Pursuant to 6 NYCRR 622.4(d), an affirmative defense that is not raised in the answer may not be raised in the hearing, unless allowed by the ALJ. Moreover, the ALJ may allow such a defense only where the criteria established in section 622.4(d) are satisfied. Accordingly, respondent's right to raise an affirmative defense that was not set forth in its answer is controlled by the express terms of section 622.4(d) and the sixth affirmative defense is superfluous.

Ruling: Department staff's motion to strike respondent's sixth affirmative defense is granted.


For the reasons set forth herein, Department staff's motion to strike respondent's first, fourth, fifth, and sixth affirmative defenses is granted. Additionally, staff's motion to clarify respondent's second and third affirmative defenses is granted. The remainder of staff's motion is denied.

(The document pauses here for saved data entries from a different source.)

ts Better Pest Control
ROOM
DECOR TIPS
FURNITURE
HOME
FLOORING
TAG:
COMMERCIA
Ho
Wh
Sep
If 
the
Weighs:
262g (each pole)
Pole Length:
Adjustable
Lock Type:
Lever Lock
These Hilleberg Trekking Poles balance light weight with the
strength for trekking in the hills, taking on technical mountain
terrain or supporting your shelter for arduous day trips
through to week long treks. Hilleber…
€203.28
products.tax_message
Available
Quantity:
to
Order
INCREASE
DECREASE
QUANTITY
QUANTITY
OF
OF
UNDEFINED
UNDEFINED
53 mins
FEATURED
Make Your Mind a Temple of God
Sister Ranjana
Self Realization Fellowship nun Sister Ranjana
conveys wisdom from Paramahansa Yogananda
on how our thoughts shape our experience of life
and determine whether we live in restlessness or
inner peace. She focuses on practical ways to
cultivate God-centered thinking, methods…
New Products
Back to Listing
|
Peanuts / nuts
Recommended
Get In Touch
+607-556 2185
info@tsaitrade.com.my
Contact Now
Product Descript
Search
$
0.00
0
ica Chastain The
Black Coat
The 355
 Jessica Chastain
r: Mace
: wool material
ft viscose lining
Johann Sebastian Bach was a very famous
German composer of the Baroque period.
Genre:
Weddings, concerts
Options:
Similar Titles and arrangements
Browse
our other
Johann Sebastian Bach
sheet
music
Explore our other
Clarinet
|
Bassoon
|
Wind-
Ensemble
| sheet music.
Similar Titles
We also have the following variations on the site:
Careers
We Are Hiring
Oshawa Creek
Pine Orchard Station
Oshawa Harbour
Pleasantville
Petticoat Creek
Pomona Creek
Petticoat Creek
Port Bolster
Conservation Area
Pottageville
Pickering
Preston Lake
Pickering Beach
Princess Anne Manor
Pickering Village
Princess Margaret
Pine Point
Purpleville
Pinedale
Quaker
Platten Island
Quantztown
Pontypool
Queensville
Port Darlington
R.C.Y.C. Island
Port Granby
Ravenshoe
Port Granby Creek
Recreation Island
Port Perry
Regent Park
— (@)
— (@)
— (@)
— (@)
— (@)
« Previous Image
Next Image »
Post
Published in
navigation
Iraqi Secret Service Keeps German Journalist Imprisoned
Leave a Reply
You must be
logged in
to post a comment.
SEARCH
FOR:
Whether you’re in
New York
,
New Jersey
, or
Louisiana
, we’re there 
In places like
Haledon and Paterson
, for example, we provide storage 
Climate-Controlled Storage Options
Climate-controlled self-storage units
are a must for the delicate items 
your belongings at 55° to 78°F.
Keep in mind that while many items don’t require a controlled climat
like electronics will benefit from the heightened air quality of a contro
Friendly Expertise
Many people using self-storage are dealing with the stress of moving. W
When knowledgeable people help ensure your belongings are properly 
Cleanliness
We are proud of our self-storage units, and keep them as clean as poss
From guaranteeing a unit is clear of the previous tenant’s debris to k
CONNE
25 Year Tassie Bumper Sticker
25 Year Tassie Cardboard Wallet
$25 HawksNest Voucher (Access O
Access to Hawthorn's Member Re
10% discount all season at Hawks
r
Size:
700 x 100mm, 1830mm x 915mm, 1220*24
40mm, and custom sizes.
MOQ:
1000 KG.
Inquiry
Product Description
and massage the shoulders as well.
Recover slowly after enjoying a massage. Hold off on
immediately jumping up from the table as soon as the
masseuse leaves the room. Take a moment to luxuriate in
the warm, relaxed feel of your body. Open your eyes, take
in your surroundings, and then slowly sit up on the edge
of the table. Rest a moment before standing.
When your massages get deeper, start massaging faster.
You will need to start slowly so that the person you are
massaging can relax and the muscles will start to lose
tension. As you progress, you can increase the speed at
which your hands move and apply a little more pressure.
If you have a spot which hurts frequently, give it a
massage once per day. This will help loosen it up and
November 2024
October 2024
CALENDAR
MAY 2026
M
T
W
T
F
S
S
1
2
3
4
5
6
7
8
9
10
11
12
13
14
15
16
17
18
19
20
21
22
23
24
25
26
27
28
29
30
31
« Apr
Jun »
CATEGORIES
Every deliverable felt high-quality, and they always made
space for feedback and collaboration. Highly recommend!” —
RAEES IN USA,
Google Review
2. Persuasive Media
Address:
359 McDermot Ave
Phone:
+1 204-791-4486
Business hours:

Respondent shall file an amended answer, consistent with this ruling, within 14 days of its receipt of this ruling.

Richard A. Sherman
Administrative Law Judge

Dated: January 14, 2008
Albany, New York

To: Deborah L. Rothberg, Esq.
DL Rothberg & Associates, P.C.
331 Madison Avenue, 2nd Floor
New York, NY 10017

John K. Urda, Esq.
Assistant Regional Attorney
NYS Department of Environmental
Conservation, Region 2
47-40 21st Street
Long Island City, NY 11101-5401

1 Unless otherwise noted, all references to a particular affirmative defense refer to such defense as set forth in respondent's first amended answer.

2 In accordance with 622.5(b), "a party may amend its pleading at any time prior to the final decision of the commissioner by permission of the ALJ or commissioner and absent prejudice to the ability of any party to respond."

3 Compare e.g. Salerno v Leica, Inc., 258 AD2d 896 (4th Dept 1999) (holding that "[s]uch a 'defense' is mere surplusage which serves no purpose in an answer, belonging more properly in a motion to dismiss under CPLR 3211[a][7]" but declining to strike the defense)(citation omitted), with Bentivegna v Meenan Oil Co., Inc., 126 AD2d 506, 508 (2d Dept 1987) (holding that the defense "cannot be interposed in an answer" and granting plaintiff's motion to strike) (citation omitted).

4 The former version of Part 622 authorized the ALJ to add or drop parties "upon such terms as may be just" and provided that nonjoinder of a necessary party was a ground for dismissal, without prejudice, unless the ALJ determined that the hearing should proceed "in the interest of justice" (former 6 NYCRR 622.12[c][2] and [3], effective Sept. 21, 1978). The current Part 622 makes no such provision. A search of Department rulings and determinations under the current Part 622 revealed no instance where staff was required to join a party over staff's objection.